[Collection entries]

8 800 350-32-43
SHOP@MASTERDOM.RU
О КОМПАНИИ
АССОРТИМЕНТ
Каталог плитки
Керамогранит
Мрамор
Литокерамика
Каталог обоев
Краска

--- Action item ---
Turn every line of text in the records into a JSON list of strings, one string per line, leaving out blank lines.

--- Solution to this task ---
[
  "8 800 350-32-43",
  "SHOP@MASTERDOM.RU",
  "О КОМПАНИИ",
  "АССОРТИМЕНТ",
  "Каталог плитки",
  "Керамогранит",
  "Мрамор",
  "Литокерамика",
  "Каталог обоев",
  "Краска"
]